I want to clear some things up:
1. Ethics is an OBJECTIVE thing. The Bible spells out ethics, it IS where ethics came from.
God is the Father of morality. It is an objective thing.
No he is not. We make them up. We do not take women and children as plunder of war. We do not own permanent non-Hebrew slaves, AND THEIR CHILDREN.
We do not allow slave masters to give a wife and child to a Hebrew slave and when the term is up we say "you may leave but your child and wife is mine unless you stay forever".
We allow women to speak in church. We do not outlaw graven images. We allow freedom of religion.
We do not stone unruly children. We do not refrain from speaking to family members who hold different religious beliefs.
We do not kill every living thing in 6 cities because their religion might rub off on you. We would not drown a planet of animals, babies, pregnant women, or kill 70,000 with plagues, some babies who didn't deserve it.
No one would send someone to eternal torture or a lake of fire because they didn't find good evidence for a religion.
How about a god who threatens eternal torture for non-belief of a religion that looks exactly like a myth when studied?
It's all immoral by out standards.
Luckily, we decide what morals are, not some fictional evil deity written about in a book.
2. The Bible condemns ALL violence with the exclusion of self defense with life I believe. I don’t know. But I do know Jesus Christ said,
“If someone slaps you, turn the other cheek,”
He also said don't take an oath and many other things we don't follow. What you mention is one we don't follow as well. Did we turn the other cheek on ISIS or the Taliban? Do you advocate that we should have? Or do you follow our modern morals, made up by people?
Should we have turned the other cheek at Pearl Harbor? At a future attack if that happens?
3. Consent or simply wanting to do something does not make it ethically correct.
If I thought it was right or justifiable to kill someone, is that ethical?
It is considered ethical to use the death penalty by many people. Do you advocate for Osama Bib Laden to have been kept alive?

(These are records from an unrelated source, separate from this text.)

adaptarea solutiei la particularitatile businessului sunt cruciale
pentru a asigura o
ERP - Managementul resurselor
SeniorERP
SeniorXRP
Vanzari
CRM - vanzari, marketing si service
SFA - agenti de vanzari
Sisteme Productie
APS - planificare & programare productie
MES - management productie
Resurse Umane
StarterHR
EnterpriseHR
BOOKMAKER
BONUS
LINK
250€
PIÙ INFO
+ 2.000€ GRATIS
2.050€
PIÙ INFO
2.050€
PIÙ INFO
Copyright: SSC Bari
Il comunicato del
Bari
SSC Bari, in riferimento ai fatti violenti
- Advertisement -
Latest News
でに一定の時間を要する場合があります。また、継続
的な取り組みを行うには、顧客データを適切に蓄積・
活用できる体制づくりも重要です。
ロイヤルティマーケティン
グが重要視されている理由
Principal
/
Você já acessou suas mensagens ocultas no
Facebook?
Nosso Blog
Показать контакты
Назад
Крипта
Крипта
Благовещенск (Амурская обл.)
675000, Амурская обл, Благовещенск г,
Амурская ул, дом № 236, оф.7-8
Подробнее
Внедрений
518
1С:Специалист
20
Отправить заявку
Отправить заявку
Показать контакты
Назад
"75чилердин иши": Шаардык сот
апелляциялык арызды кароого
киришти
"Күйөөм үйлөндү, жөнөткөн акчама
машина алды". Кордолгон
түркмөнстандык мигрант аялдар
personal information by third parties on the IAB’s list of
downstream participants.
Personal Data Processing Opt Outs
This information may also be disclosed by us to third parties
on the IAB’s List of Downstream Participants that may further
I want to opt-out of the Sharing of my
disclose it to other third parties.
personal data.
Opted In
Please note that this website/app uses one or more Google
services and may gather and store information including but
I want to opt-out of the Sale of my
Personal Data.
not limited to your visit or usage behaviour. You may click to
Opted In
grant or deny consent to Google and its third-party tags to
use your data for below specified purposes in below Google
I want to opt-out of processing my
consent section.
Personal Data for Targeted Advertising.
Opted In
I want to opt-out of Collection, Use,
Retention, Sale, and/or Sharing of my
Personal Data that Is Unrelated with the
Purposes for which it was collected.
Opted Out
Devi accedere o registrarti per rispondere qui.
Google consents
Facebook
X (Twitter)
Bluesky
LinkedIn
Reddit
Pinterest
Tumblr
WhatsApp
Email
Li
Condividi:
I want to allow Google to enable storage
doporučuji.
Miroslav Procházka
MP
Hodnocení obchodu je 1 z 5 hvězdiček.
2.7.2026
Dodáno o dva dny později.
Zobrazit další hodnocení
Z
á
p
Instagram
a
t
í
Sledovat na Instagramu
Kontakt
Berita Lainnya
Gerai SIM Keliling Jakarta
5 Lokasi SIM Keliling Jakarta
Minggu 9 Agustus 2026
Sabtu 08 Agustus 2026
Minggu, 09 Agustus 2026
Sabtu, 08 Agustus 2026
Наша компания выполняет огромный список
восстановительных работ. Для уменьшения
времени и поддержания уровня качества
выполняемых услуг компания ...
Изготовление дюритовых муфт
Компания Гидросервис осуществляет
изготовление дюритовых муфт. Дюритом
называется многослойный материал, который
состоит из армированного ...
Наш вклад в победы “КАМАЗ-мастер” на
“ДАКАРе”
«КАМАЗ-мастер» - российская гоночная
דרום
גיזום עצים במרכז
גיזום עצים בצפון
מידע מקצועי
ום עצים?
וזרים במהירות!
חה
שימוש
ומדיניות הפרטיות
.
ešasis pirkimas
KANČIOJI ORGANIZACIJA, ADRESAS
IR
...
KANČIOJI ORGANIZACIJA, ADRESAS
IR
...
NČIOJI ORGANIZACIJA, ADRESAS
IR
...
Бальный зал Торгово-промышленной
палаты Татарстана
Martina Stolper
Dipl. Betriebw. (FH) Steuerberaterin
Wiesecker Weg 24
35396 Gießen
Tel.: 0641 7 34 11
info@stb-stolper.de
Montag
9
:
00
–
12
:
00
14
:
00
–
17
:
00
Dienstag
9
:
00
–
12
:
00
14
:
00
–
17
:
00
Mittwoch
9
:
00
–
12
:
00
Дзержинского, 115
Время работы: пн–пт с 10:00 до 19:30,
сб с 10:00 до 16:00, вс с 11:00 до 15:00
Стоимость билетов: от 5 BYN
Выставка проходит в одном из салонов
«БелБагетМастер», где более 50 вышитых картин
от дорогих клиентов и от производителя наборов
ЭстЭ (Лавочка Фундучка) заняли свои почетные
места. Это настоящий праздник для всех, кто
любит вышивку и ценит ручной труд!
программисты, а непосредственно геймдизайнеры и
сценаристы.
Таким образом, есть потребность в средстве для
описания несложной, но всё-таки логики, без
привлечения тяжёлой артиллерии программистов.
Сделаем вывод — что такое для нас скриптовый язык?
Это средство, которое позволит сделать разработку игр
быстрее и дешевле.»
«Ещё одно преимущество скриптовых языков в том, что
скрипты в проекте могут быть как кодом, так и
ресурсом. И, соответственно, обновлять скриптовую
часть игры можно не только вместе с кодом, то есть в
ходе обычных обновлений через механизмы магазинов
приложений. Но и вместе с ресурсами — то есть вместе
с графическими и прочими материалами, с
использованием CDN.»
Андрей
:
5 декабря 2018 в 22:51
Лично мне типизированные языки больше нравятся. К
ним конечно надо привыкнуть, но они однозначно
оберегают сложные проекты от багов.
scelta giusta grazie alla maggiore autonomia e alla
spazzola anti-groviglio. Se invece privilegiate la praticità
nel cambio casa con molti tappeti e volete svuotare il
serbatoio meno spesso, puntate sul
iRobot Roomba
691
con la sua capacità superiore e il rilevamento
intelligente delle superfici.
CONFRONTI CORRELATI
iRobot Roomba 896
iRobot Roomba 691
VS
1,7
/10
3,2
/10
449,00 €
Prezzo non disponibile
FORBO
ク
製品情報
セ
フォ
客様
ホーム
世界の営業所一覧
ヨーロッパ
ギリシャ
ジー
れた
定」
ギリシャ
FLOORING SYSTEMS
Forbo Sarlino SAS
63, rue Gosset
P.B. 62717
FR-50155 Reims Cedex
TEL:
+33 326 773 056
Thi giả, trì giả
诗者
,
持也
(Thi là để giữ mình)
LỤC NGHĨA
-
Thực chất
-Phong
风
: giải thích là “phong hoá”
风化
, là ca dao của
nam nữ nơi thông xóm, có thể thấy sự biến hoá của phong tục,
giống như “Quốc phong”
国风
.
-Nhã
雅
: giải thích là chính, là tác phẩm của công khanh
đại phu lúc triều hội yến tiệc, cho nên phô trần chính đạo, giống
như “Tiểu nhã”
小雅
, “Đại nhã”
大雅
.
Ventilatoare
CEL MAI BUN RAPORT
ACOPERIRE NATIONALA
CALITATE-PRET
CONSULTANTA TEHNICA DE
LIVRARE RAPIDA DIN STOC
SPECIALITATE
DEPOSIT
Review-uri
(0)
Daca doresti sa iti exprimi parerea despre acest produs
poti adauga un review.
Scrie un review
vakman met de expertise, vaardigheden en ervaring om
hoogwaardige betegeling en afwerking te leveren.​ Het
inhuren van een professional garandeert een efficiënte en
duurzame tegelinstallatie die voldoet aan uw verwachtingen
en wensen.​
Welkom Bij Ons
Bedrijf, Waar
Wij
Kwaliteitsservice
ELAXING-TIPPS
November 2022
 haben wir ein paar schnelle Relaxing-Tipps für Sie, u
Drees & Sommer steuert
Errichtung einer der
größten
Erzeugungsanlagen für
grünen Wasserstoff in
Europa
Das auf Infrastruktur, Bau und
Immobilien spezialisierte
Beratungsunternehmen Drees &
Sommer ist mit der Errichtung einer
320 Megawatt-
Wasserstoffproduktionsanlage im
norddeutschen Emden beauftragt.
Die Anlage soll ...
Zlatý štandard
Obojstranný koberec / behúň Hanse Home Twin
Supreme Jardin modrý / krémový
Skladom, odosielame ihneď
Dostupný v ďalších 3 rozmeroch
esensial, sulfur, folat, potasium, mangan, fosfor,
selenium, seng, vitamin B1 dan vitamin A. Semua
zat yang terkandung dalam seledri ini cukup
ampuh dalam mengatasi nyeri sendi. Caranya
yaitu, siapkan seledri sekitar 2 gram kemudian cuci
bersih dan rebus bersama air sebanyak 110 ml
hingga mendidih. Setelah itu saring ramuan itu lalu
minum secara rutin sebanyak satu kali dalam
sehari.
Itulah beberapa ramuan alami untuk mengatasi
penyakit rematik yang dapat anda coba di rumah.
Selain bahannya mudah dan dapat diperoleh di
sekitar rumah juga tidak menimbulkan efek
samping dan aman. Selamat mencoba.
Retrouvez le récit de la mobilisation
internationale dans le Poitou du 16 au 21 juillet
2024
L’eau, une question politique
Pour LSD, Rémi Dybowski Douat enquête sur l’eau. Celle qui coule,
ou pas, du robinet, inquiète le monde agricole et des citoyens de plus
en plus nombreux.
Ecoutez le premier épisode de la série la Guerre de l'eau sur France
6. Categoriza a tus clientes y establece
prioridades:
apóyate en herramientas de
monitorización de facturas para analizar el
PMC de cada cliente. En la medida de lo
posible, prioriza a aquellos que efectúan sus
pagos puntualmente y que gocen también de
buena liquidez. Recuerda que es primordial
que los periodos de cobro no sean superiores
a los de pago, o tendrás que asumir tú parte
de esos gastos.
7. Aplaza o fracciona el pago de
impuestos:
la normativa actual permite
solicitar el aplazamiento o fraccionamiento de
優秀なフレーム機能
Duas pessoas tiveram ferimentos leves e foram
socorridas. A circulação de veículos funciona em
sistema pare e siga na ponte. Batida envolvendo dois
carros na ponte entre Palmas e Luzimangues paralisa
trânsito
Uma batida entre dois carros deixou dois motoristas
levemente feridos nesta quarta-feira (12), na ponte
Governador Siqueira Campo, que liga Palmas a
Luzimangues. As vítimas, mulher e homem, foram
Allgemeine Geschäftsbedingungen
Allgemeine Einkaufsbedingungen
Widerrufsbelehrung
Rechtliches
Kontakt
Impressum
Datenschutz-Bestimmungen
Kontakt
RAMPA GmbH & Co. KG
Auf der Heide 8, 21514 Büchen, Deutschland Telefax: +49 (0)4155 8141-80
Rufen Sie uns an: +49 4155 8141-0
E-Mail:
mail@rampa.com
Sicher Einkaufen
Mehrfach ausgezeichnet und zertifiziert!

In the same way, even when fighters get into the ring to hurt the other and themselves, it is still not ethically justified.
Since we make up ethics, we find sporting events to be fair, with a commission reviewing the fight, weight classes, rules, a ref, a system of placing equally skilled fighters together.
People do hard sparring every day in thousands of gyms across the world, getting the same superficial injuries sometimes. So you would not stop it by banning competition. But if the fighters agree along with the laws and fans, it's justified.